Interobserver agreement and reproducibility were also indispensable for evaluating a diagnostic model. Recent study demonstrated that EU-TIRADS showed higher reproducibility than ACR-TIRADS and KSThR-TIRADS, possibly due to a lower number of high-suspicious features and more gradual scoring. However, KSThR-TIRADS had the highest reproducibility on FNAB because the majority of low-suspicion and intermediate-suspicion nodules are submitted to FNAB [24]. The interobserver variability of 2015 ATA classification was less reproducible compared with 2011 Korean-TIRADS, owing to higher overall complexity [25].

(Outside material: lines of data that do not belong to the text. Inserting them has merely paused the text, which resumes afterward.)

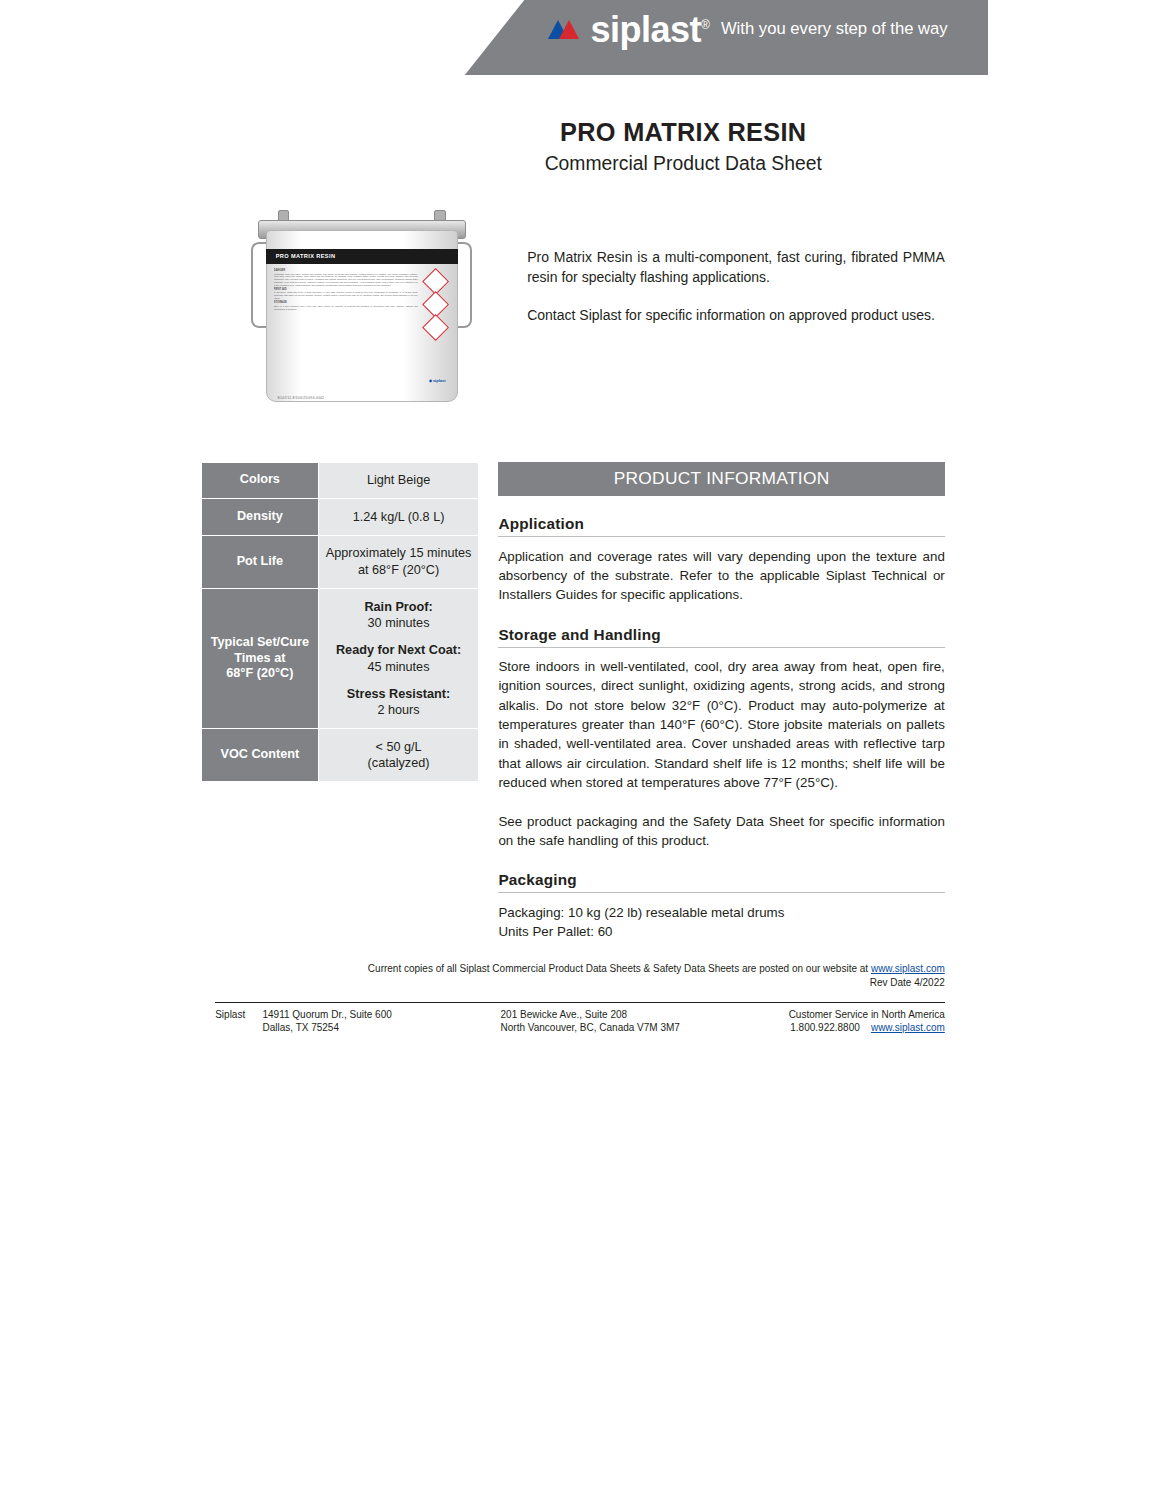siplast®
With you every step of the way
PRO MATRIX RESIN
Commercial Product Data Sheet
PRO MATRIX RESIN
DANGER Flammable liquid and vapor. Causes skin irritation. May cause an allergic skin reaction. Causes serious eye irritation. May cause respiratory irritation. Keep away from heat, sparks, open flames and hot surfaces. No smoking. Keep container tightly closed. Ground and bond container and receiving equipment. Use explosion-proof electrical, ventilating and lighting equipment. Use only non-sparking tools. Take precautionary measures against static discharge. Wear protective gloves, protective clothing, eye protection and face protection. Avoid breathing vapors, mist or spray. Use only outdoors or in a well-ventilated area. Wash thoroughly after handling. Contaminated work clothing must not be allowed out of the workplace. FIRST AID IF ON SKIN: Wash with plenty of soap and water. IF INHALED: Remove person to fresh air and keep comfortable for breathing. IF IN EYES: Rinse cautiously with water for several minutes. Remove contact lenses if present and easy to do. Continue rinsing. Get medical advice/attention if you feel unwell. STORAGE Store in a well-ventilated place. Keep cool. Store locked up. Dispose of contents and container in accordance with local, regional, national and international regulations.
B142/11.8/100/25/094-0002
◆ siplast
Pro Matrix Resin is a multi-component, fast curing, fibrated PMMA resin for specialty flashing applications.
Contact Siplast for specific information on approved product uses.
USES:
| Colors | Light Beige |
| Density | 1.24 kg/L (0.8 L) |
| Pot Life | Approximately 15 minutes at 68°F (20°C) |
| Typical Set/Cure Times at 68°F (20°C) | Rain Proof: 30 minutes Ready for Next Coat: 45 minutes Stress Resistant: 2 hours |
| VOC Content | < 50 g/L (catalyzed) |
PRODUCT INFORMATION
Application
Application and coverage rates will vary depending upon the texture and absorbency of the substrate. Refer to the applicable Siplast Technical or Installers Guides for specific applications.
Storage and Handling
Store indoors in well-ventilated, cool, dry area away from heat, open fire, ignition sources, direct sunlight, oxidizing agents, strong acids, and strong alkalis. Do not store below 32°F (0°C). Product may auto-polymerize at temperatures greater than 140°F (60°C). Store jobsite materials on pallets in shaded, well-ventilated area. Cover unshaded areas with reflective tarp that allows air circulation. Standard shelf life is 12 months; shelf life will be reduced when stored at temperatures above 77°F (25°C).
See product packaging and the Safety Data Sheet for specific information on the safe handling of this product.
Packaging
Packaging: 10 kg (22 lb) resealable metal drums
Units Per Pallet: 60
Current copies of all Siplast Commercial Product Data Sheets & Safety Data Sheets are posted on our website at www.siplast.com
Rev Date 4/2022
Siplast 14911 Quorum Dr., Suite 600
Dallas, TX 75254
201 Bewicke Ave., Suite 208
North Vancouver, BC, Canada V7M 3M7
Customer Service in North America
1.800.922.8800 www.siplast.com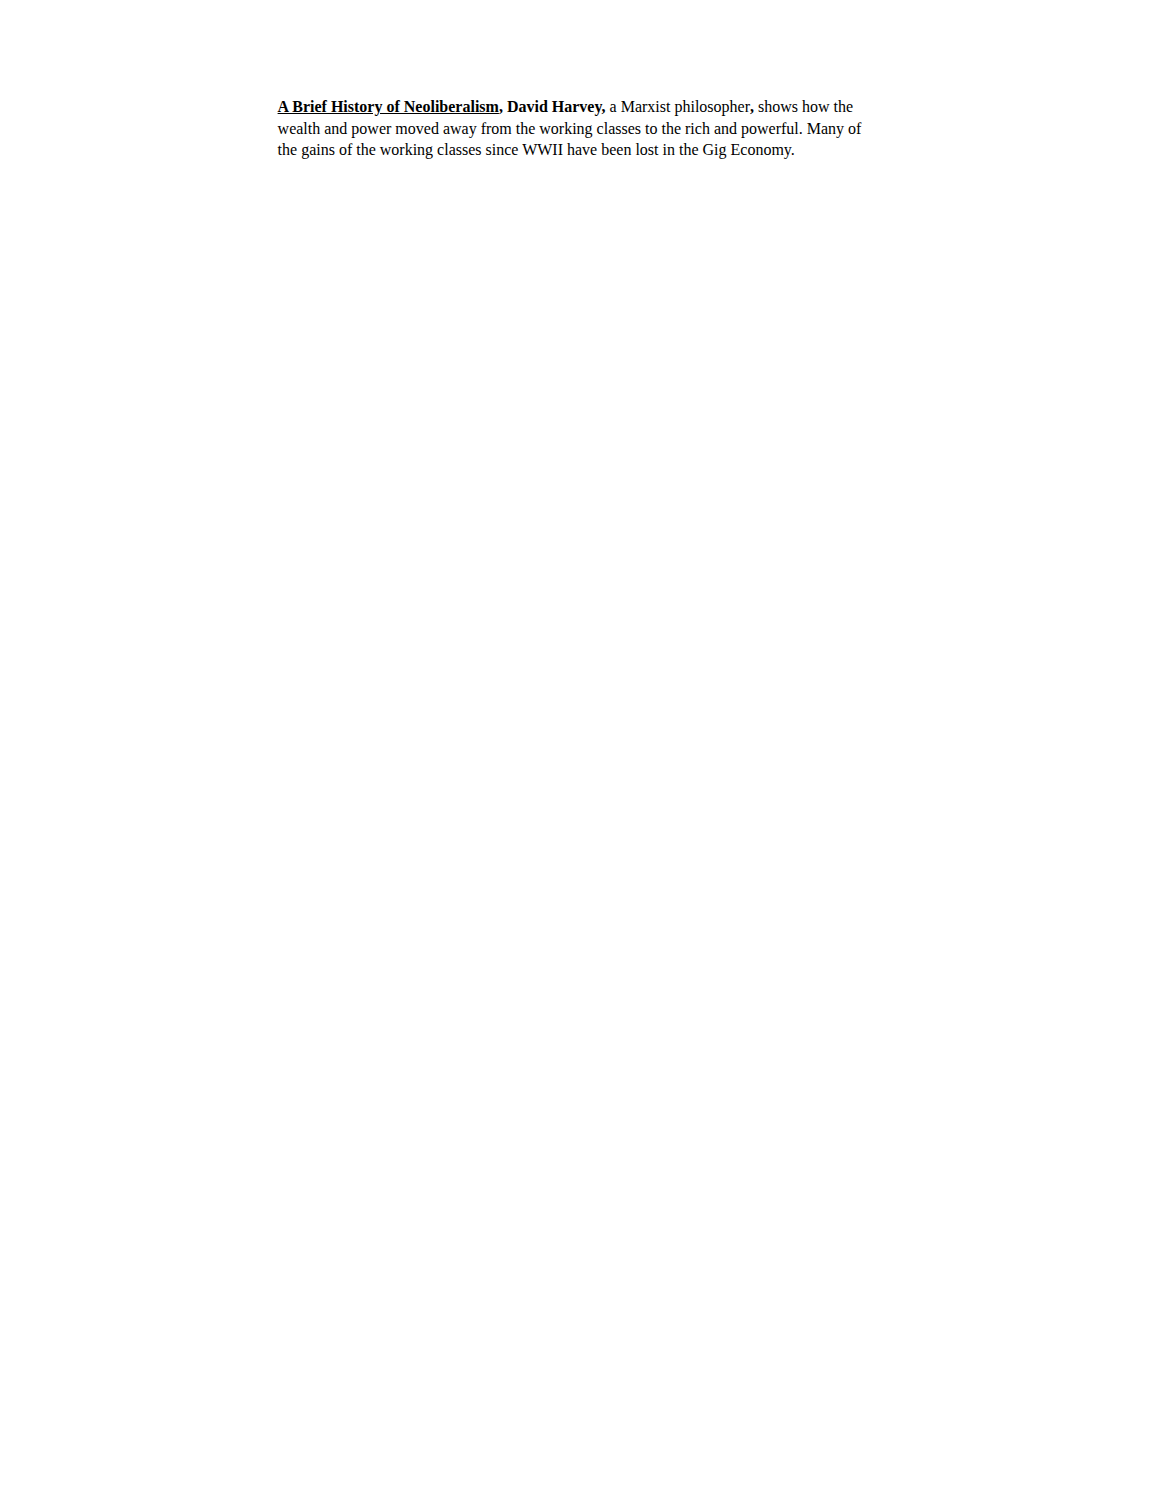A Brief History of Neoliberalism, David Harvey, a Marxist philosopher, shows how the wealth and power moved away from the working classes to the rich and powerful. Many of the gains of the working classes since WWII have been lost in the Gig Economy.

In addition to US, real-time elastography (RTE) and contrast-enhanced ultrasound (CEUS) had been applied to evaluate the tissue stiffness or blood perfusion of thyroid nodules. Both strain elastography and share wave elasotgraphy (SWE) were useful in malignancy evaluation, with the AUC ranged from 0.89 to 0.93 for strain ratio [26,27,28,29] and 0.91 to 0.94 for SWE [30,31,32]. The isthmic location, larger size, cystic component, inexperienced operator, follicular carcinoma pathology and inability to differentiate malignancy from thyroiditis influenced its efficiency [33,34,35,36,37]. As for CEUS, although no single qualitative or quantitative parameter showed sufficient advantage in the diagnosis of thyroid malignancy [38], it can record better nodule vasculature compared with color Doppler ultrasound. The pooled sensitivity, specificity of CEUS for differentiation of malignant and benign nodules reached 0.9 and 0.86 [39]. Our previous study revealed that combined use of RTE, CEUS, and US could improve the diagnostic efficiency for solid thyroid nodules [40].

Several limitations of our study should also be addressed. Firstly, the extraction of ultrasound features was performed based on static images and reports of US operated by radiologists, which might possibly lead to unavoidable bias. Secondly, the percentage of carcinomas (40.8%) was high in the present study, which may be due to the tertiary referral hospitals enrolled in this study. Such high malignancy rate may cause relatively higher PPV [41]. Thirdly, some nodules were regarded as benign lesions based on cytology or US follow-up, which may cause false-negative results.

In summary, all the three newly-updated TIRADS showed good performance in predicting thyroid malignancy and enabled more personalized and optimized management decision for clinicians. This is the first study to evaluate the diagnostic value of US risk stratification models from KSThR, ETA and ACR and our findings still need to be further validated in a future prospective study and clinical practice.